What would your advice be to men who don’t prioritise their health the way they should?
It’s a tough one, as everyone is at different stages of their life and mental health. Sometimes it feels like a luxury to look after your health, and in many ways it is. But the very real flow-on effects for both yourself and others around you for being healthy inside and out are untold. Start off easy too, set some extremely achievable daily or weekly goals and start the journey.
Why do you think there can be a stigma around men’s mental health?
Generational and societal norms would be the big one. For generations, it was often looked at as a weakness in men to show emotion, talk about feelings, cry etc. Times are definitely changing though and that is from massive pushes from organisations like Movember.
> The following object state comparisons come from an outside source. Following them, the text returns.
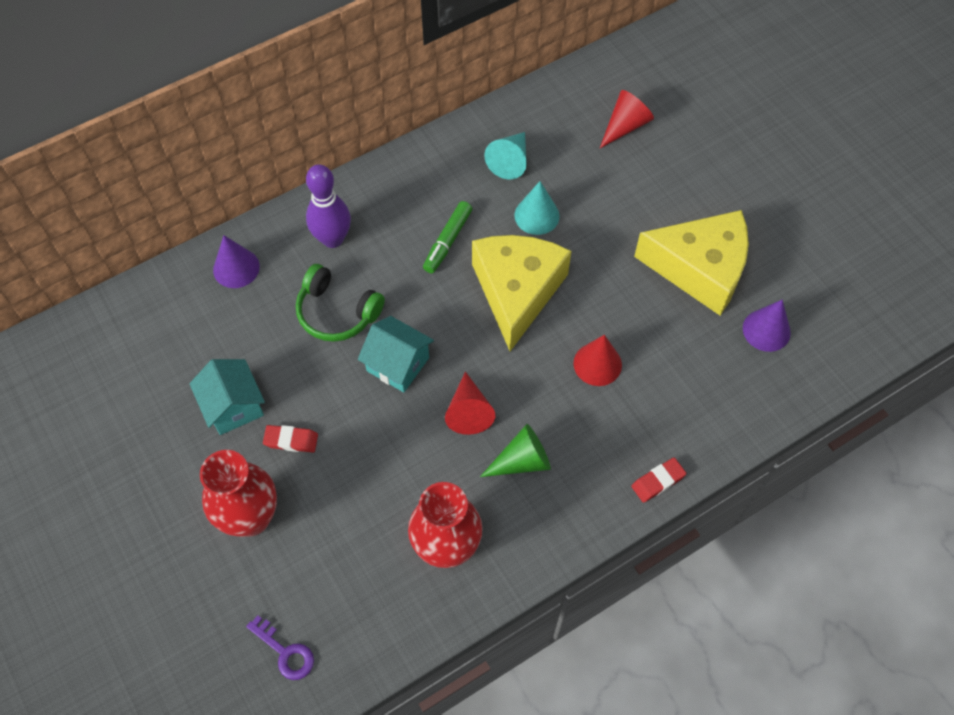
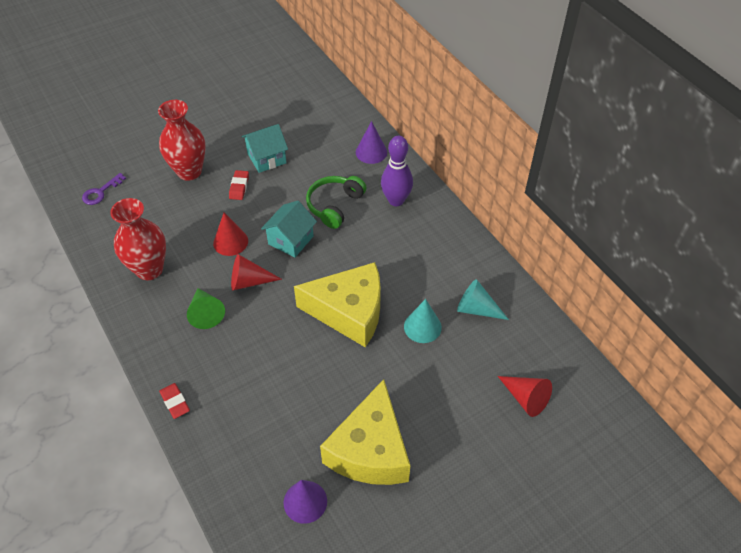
camera: 90 degrees right, 10 degrees down
green marker [423,201,472,273] -> none
red cone [573,335,622,386] -> red cone moved to [213,212,248,256]

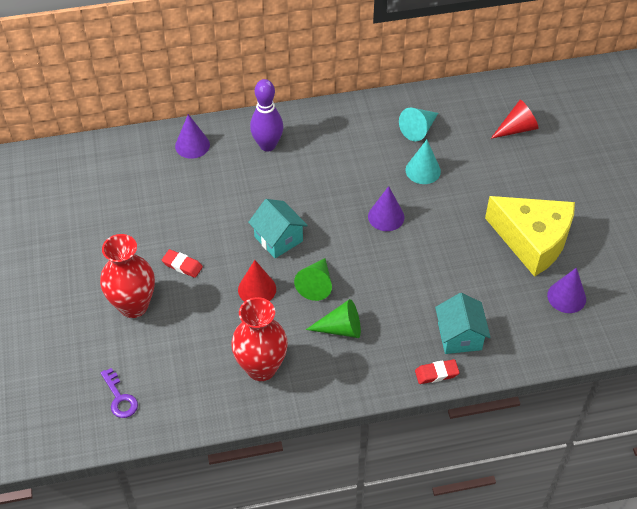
camera: 70 degrees left, 0 degrees up
red cone [231,254,282,290] -> green cone [294,258,332,301]
turquoise house [241,124,288,173] -> turquoise house moved to [435,293,491,354]
yellow cheese [294,262,381,347] -> purple cone [368,186,405,231]
green headphones [306,176,367,229] -> none

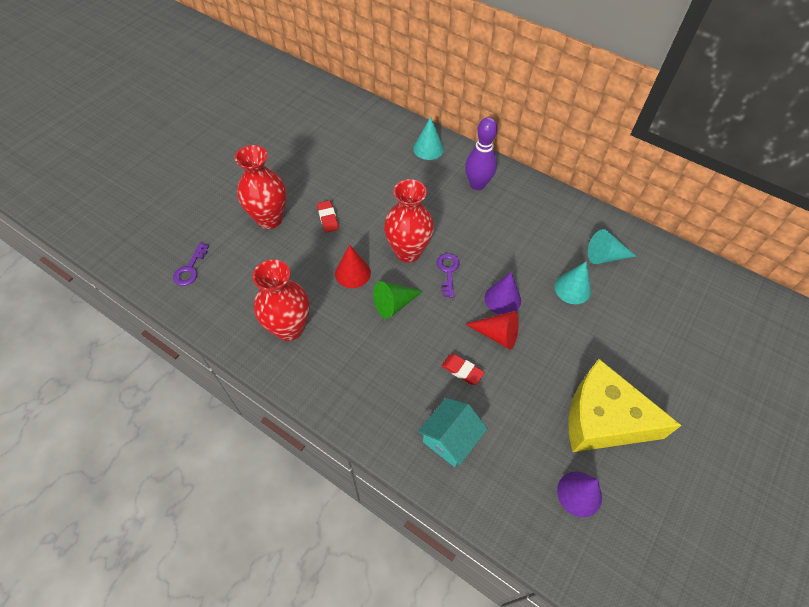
camera: 45 degrees right, 5 degrees up
purple cone [175,114,210,159] -> turquoise cone [413,117,444,160]
turquoise house [248,199,308,258] -> red vase [384,179,434,263]
green cone [306,299,361,338] -> none
red eraser [415,359,460,384] -> red eraser moved to [442,354,485,385]
yellow cheese [485,196,575,277] -> yellow cheese turned 120 degrees clockwise [569,359,682,452]
red cone [490,100,539,139] -> red cone moved to [465,311,519,350]
none -> purple key [437,253,460,298]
Why do you think some men don’t prioritise their health at times? Is it a fear-based thing? Could it be a “too hard basket” kind of thing? Or is there something else?
An endless raft of reasons this could be. Like fathers pushing the limits to provide for their families, working extreme hours, eating poorly, and burning out. Others may take the path of least resistance, some may be worried about what they may be confronted with when they begin a health journey, be it mental or physical.
Is there anything else you would like to say to our readers?
Check in on ya mates, the quiet ones, the ones you haven’t heard from in months, the ones that may keep bailing on plans, the loud ones always cracking jokes, all of them, there's many ways of masking poor mental health. And if you can, get out for some kind of group activity or fitness, keep the friend circling and community pumping!